- _What this task involves_:
Copy the lines in the entries below, word for word, from the line with "ŽivotvČesku.cz meteoroložka Dagmar" up to and including the line with "přeháňky, tak budou".

- _Working data_:
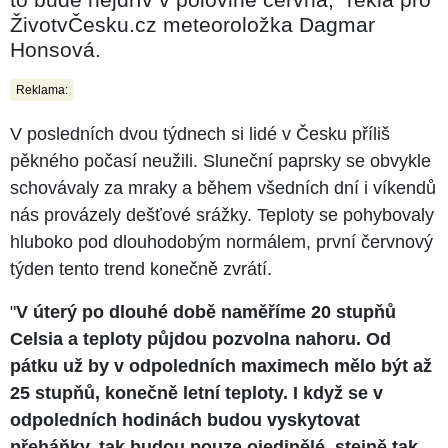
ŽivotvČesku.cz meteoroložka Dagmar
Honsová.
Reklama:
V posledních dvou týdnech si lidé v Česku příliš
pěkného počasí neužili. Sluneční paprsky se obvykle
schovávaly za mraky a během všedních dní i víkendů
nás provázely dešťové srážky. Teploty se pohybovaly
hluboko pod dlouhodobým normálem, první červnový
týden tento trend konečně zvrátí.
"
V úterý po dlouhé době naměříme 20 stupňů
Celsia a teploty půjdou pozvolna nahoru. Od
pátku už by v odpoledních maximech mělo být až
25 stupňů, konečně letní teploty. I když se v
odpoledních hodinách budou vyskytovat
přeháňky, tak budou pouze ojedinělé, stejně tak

...

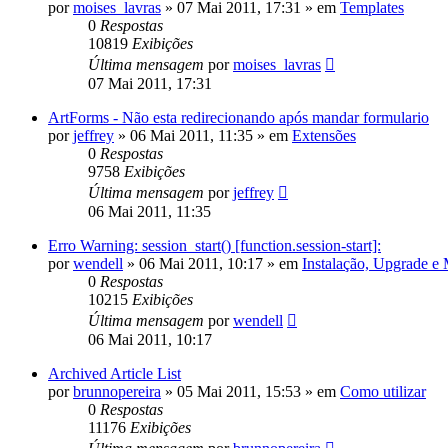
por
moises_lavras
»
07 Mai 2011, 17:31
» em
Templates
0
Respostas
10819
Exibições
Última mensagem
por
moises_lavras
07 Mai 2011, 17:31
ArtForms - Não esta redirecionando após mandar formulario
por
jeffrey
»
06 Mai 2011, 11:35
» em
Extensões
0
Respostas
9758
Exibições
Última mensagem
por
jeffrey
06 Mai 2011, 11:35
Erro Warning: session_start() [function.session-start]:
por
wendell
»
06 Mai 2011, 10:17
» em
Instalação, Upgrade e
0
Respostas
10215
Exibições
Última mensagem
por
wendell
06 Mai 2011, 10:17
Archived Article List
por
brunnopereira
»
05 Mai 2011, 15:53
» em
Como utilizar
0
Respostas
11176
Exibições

---

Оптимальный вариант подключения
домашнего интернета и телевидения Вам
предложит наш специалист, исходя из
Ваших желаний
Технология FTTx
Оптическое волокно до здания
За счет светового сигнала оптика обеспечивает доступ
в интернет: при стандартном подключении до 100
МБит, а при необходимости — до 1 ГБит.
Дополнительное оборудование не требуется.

- _Response_:
ŽivotvČesku.cz meteoroložka Dagmar
Honsová.
Reklama:
V posledních dvou týdnech si lidé v Česku příliš
pěkného počasí neužili. Sluneční paprsky se obvykle
schovávaly za mraky a během všedních dní i víkendů
nás provázely dešťové srážky. Teploty se pohybovaly
hluboko pod dlouhodobým normálem, první červnový
týden tento trend konečně zvrátí.
"
V úterý po dlouhé době naměříme 20 stupňů
Celsia a teploty půjdou pozvolna nahoru. Od
pátku už by v odpoledních maximech mělo být až
25 stupňů, konečně letní teploty. I když se v
odpoledních hodinách budou vyskytovat
přeháňky, tak budou pouze ojedinělé, stejně tak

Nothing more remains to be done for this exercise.